**Task requirements:** Output the data below exactly, without images.
....................
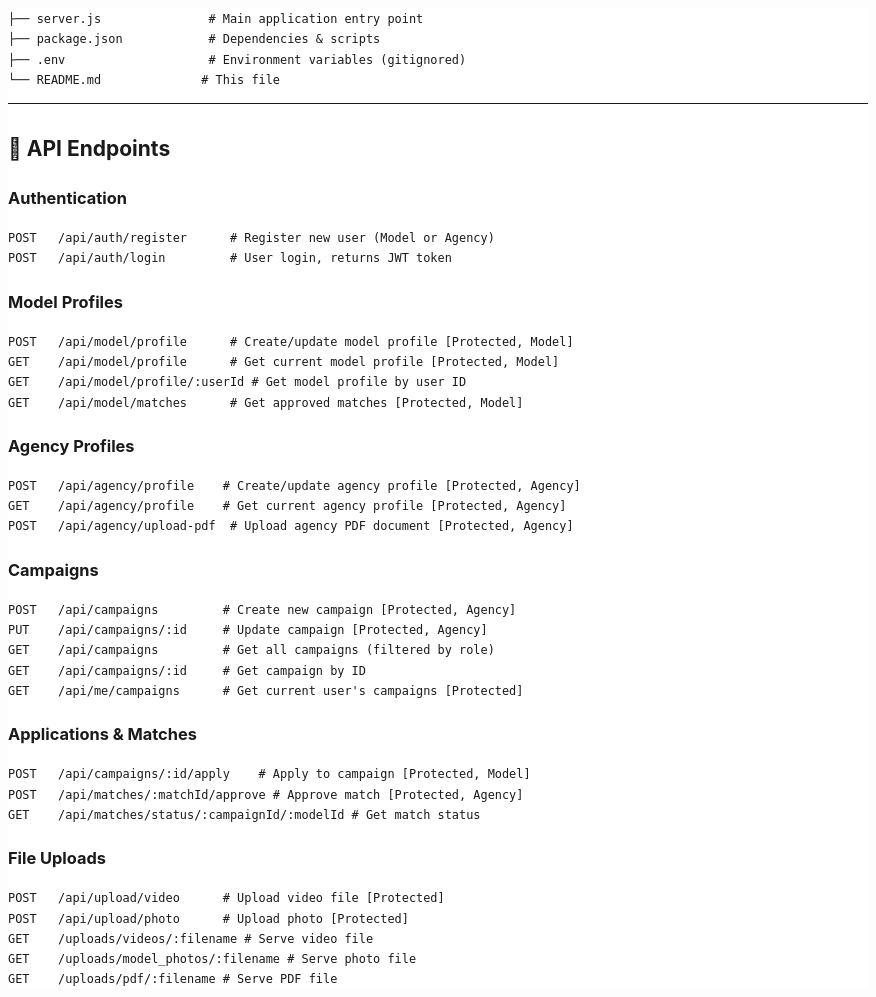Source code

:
 ```
├── server.js               # Main application entry point
├── package.json            # Dependencies & scripts
├── .env                    # Environment variables (gitignored)
└── README.md              # This file
```

---

## 🔌 API Endpoints

### Authentication
```
POST   /api/auth/register      # Register new user (Model or Agency)
POST   /api/auth/login         # User login, returns JWT token
```

### Model Profiles
```
POST   /api/model/profile      # Create/update model profile [Protected, Model]
GET    /api/model/profile      # Get current model profile [Protected, Model]
GET    /api/model/profile/:userId # Get model profile by user ID
GET    /api/model/matches      # Get approved matches [Protected, Model]
```

### Agency Profiles
```
POST   /api/agency/profile    # Create/update agency profile [Protected, Agency]
GET    /api/agency/profile    # Get current agency profile [Protected, Agency]
POST   /api/agency/upload-pdf  # Upload agency PDF document [Protected, Agency]
```

### Campaigns
```
POST   /api/campaigns         # Create new campaign [Protected, Agency]
PUT    /api/campaigns/:id     # Update campaign [Protected, Agency]
GET    /api/campaigns         # Get all campaigns (filtered by role)
GET    /api/campaigns/:id     # Get campaign by ID
GET    /api/me/campaigns      # Get current user's campaigns [Protected]
```

### Applications & Matches
```
POST   /api/campaigns/:id/apply    # Apply to campaign [Protected, Model]
POST   /api/matches/:matchId/approve # Approve match [Protected, Agency]
GET    /api/matches/status/:campaignId/:modelId # Get match status
```

### File Uploads
```
POST   /api/upload/video      # Upload video file [Protected]
POST   /api/upload/photo      # Upload photo [Protected]
GET    /uploads/videos/:filename # Serve video file
GET    /uploads/model_photos/:filename # Serve photo file
GET    /uploads/pdf/:filename # Serve PDF file
```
....................
**Solution to the exercise:**
Source code

:
 ```
├── server.js               # Main application entry point
├── package.json            # Dependencies & scripts
├── .env                    # Environment variables (gitignored)
└── README.md              # This file
```

---

## 🔌 API Endpoints

### Authentication
```
POST   /api/auth/register      # Register new user (Model or Agency)
POST   /api/auth/login         # User login, returns JWT token
```

### Model Profiles
```
POST   /api/model/profile      # Create/update model profile [Protected, Model]
GET    /api/model/profile      # Get current model profile [Protected, Model]
GET    /api/model/profile/:userId # Get model profile by user ID
GET    /api/model/matches      # Get approved matches [Protected, Model]
```

### Agency Profiles
```
POST   /api/agency/profile    # Create/update agency profile [Protected, Agency]
GET    /api/agency/profile    # Get current agency profile [Protected, Agency]
POST   /api/agency/upload-pdf  # Upload agency PDF document [Protected, Agency]
```

### Campaigns
```
POST   /api/campaigns         # Create new campaign [Protected, Agency]
PUT    /api/campaigns/:id     # Update campaign [Protected, Agency]
GET    /api/campaigns         # Get all campaigns (filtered by role)
GET    /api/campaigns/:id     # Get campaign by ID
GET    /api/me/campaigns      # Get current user's campaigns [Protected]
```

### Applications & Matches
```
POST   /api/campaigns/:id/apply    # Apply to campaign [Protected, Model]
POST   /api/matches/:matchId/approve # Approve match [Protected, Agency]
GET    /api/matches/status/:campaignId/:modelId # Get match status
```

### File Uploads
```
POST   /api/upload/video      # Upload video file [Protected]
POST   /api/upload/photo      # Upload photo [Protected]
GET    /uploads/videos/:filename # Serve video file
GET    /uploads/model_photos/:filename # Serve photo file
GET    /uploads/pdf/:filename # Serve PDF file
```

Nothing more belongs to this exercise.